- [Dataset records]:

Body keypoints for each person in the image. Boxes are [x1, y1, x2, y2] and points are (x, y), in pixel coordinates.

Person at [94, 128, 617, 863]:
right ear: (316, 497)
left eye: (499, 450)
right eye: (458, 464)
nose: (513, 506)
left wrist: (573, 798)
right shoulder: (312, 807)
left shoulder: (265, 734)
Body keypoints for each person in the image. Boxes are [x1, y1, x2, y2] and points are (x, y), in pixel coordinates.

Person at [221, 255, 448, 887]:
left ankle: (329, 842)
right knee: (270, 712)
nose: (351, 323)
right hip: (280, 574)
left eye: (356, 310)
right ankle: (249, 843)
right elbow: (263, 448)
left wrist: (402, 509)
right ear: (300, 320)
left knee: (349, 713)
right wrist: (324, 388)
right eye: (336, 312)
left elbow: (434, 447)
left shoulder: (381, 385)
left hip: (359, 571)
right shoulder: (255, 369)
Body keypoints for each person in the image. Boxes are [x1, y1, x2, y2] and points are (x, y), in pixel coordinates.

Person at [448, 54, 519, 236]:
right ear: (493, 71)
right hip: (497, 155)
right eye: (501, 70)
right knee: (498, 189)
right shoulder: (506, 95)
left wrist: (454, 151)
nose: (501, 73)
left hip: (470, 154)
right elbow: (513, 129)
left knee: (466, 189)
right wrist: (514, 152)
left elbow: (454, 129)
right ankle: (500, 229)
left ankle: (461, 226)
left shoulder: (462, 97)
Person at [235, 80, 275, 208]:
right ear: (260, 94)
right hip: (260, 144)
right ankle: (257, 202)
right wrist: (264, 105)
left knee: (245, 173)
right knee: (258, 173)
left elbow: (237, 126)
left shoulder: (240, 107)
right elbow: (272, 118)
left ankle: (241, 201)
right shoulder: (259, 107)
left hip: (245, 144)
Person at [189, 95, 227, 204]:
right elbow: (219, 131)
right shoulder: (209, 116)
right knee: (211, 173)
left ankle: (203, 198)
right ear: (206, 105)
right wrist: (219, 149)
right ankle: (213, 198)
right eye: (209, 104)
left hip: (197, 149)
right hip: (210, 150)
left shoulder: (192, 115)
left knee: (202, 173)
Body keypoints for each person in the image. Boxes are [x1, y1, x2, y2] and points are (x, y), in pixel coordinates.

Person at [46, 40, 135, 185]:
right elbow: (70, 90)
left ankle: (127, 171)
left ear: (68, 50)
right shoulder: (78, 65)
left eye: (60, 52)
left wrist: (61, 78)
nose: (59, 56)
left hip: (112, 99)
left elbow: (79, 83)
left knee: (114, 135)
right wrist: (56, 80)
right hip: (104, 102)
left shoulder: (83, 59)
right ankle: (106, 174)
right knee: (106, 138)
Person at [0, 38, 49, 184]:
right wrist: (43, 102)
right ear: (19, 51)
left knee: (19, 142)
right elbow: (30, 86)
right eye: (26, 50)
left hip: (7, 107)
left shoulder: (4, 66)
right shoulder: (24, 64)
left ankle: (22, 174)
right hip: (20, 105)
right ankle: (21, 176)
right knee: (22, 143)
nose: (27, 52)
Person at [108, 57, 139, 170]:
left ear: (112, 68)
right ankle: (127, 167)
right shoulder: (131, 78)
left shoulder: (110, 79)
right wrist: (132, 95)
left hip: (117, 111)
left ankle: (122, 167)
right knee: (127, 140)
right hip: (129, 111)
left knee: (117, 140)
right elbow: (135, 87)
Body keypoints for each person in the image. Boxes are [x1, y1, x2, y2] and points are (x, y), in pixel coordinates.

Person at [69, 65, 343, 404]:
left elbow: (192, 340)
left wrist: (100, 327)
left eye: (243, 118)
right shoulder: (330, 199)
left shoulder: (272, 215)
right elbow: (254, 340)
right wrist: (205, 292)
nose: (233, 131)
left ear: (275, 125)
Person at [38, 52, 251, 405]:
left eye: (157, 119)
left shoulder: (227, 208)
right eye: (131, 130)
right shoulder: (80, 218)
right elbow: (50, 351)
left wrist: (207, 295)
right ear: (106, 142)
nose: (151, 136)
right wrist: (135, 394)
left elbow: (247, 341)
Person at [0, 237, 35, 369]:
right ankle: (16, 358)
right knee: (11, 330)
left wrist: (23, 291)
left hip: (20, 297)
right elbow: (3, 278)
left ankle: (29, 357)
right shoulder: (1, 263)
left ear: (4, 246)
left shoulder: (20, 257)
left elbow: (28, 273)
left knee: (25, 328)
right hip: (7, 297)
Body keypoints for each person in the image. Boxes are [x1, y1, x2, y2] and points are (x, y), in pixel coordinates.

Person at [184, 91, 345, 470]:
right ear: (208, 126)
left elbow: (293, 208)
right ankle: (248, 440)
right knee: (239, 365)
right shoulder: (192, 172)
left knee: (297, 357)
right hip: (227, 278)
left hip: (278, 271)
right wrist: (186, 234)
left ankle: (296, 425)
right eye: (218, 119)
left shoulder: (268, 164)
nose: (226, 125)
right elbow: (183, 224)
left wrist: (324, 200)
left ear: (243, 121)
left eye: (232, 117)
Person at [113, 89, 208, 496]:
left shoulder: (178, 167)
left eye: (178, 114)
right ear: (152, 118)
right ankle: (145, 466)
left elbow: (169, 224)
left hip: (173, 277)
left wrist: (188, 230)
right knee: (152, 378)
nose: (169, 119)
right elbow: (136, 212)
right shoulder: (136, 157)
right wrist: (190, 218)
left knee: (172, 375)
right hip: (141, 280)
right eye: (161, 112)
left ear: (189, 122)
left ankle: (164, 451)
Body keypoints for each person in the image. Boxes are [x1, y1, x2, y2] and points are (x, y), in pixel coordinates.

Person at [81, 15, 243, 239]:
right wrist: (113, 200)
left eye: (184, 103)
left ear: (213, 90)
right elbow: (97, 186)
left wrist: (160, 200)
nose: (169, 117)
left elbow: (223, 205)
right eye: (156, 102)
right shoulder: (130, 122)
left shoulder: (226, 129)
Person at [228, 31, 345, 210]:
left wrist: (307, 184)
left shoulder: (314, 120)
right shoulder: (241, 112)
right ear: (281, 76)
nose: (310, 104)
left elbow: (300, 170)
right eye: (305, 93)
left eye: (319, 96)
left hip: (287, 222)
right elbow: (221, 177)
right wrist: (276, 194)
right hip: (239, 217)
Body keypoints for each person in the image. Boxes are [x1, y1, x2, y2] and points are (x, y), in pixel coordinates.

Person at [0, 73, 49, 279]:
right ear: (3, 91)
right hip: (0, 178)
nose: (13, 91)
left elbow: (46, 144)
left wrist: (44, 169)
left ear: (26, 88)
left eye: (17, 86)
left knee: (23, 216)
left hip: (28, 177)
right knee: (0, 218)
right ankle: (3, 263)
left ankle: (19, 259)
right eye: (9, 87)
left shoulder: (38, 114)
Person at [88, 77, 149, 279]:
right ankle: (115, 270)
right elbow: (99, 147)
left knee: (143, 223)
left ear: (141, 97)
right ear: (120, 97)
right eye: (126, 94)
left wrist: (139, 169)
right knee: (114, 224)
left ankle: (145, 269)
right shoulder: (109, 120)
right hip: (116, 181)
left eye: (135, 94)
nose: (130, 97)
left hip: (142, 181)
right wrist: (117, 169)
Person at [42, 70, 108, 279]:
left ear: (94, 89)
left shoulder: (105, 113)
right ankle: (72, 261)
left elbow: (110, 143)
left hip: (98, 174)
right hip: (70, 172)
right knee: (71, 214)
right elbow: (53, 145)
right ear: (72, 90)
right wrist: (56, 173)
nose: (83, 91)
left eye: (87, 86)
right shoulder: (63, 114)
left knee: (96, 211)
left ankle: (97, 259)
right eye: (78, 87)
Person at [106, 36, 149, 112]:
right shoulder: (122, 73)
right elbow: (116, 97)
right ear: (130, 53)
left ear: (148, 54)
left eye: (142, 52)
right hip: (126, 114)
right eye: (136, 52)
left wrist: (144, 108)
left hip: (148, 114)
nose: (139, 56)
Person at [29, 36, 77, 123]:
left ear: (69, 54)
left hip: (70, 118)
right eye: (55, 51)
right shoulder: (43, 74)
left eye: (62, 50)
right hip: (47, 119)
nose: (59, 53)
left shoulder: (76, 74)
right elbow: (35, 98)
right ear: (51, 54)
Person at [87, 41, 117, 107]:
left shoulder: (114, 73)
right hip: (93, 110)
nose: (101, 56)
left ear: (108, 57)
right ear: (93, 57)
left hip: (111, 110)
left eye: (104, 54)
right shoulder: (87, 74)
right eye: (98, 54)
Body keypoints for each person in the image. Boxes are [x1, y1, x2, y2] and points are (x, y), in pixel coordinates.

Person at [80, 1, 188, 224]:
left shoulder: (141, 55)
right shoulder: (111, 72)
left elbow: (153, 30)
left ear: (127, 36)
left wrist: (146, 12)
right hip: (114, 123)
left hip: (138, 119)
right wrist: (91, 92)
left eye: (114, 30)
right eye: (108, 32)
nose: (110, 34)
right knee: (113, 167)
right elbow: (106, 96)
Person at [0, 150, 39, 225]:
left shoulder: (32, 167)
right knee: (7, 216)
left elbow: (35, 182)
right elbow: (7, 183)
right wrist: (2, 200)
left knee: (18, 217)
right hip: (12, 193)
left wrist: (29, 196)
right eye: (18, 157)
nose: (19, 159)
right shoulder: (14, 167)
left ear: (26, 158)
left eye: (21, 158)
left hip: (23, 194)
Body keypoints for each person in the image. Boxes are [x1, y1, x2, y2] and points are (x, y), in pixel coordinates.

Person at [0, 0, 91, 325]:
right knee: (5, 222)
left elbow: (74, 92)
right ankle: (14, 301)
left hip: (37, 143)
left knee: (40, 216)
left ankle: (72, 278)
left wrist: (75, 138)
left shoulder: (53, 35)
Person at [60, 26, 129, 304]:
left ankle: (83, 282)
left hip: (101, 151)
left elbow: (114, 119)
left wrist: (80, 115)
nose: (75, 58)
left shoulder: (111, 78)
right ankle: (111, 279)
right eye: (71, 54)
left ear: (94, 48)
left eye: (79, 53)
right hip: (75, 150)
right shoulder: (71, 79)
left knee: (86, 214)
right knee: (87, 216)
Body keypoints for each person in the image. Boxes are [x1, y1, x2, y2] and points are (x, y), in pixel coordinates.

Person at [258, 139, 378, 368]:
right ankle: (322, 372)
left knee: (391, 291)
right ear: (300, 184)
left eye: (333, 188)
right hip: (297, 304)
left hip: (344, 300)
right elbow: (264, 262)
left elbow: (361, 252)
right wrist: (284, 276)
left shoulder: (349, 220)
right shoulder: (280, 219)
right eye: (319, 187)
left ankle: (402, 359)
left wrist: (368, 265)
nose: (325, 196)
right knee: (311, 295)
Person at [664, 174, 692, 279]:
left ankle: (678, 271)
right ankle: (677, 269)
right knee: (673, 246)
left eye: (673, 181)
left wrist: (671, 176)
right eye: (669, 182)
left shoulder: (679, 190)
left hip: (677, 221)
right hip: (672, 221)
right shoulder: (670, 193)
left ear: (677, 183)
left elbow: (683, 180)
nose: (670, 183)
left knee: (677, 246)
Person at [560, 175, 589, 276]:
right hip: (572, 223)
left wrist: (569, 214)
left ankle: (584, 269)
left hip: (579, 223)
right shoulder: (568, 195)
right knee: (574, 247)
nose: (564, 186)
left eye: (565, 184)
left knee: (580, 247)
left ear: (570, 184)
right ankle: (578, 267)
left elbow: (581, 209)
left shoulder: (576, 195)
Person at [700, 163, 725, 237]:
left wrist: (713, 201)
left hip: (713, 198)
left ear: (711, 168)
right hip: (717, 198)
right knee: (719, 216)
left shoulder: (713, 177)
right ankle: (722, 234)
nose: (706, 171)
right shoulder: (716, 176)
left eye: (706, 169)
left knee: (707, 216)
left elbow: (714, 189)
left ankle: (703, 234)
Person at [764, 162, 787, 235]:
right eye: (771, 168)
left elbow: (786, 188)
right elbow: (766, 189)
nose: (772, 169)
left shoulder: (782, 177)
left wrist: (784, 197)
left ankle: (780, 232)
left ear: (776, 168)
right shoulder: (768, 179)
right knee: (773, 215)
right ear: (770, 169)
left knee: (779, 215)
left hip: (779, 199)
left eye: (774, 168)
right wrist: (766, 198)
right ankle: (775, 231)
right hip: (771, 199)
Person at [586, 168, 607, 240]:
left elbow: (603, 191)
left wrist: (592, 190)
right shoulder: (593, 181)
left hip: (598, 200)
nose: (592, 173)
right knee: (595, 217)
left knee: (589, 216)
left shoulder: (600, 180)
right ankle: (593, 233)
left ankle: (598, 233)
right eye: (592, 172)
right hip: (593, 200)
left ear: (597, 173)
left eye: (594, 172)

- [What to work on]: The lines from the beginning of the records through the line containing "left shoulder: (462, 97)" should be reproduced exactly. Include nothing else.

- [Response]:
Body keypoints for each person in the image. Boxes are [x1, y1, x2, y2] and points are (x, y), in pixel coordinates.

Person at [94, 128, 617, 863]:
right ear: (316, 497)
left eye: (499, 450)
right eye: (458, 464)
nose: (513, 506)
left wrist: (573, 798)
right shoulder: (312, 807)
left shoulder: (265, 734)
Body keypoints for each person in the image. Boxes are [x1, y1, x2, y2] and points are (x, y), in pixel coordinates.

Person at [221, 255, 448, 887]:
left ankle: (329, 842)
right knee: (270, 712)
nose: (351, 323)
right hip: (280, 574)
left eye: (356, 310)
right ankle: (249, 843)
right elbow: (263, 448)
left wrist: (402, 509)
right ear: (300, 320)
left knee: (349, 713)
right wrist: (324, 388)
right eye: (336, 312)
left elbow: (434, 447)
left shoulder: (381, 385)
left hip: (359, 571)
right shoulder: (255, 369)
Body keypoints for each person in the image. Boxes are [x1, y1, x2, y2] and points are (x, y), in pixel coordinates.

Person at [448, 54, 519, 236]:
right ear: (493, 71)
right hip: (497, 155)
right eye: (501, 70)
right knee: (498, 189)
right shoulder: (506, 95)
left wrist: (454, 151)
nose: (501, 73)
left hip: (470, 154)
right elbow: (513, 129)
left knee: (466, 189)
right wrist: (514, 152)
left elbow: (454, 129)
right ankle: (500, 229)
left ankle: (461, 226)
left shoulder: (462, 97)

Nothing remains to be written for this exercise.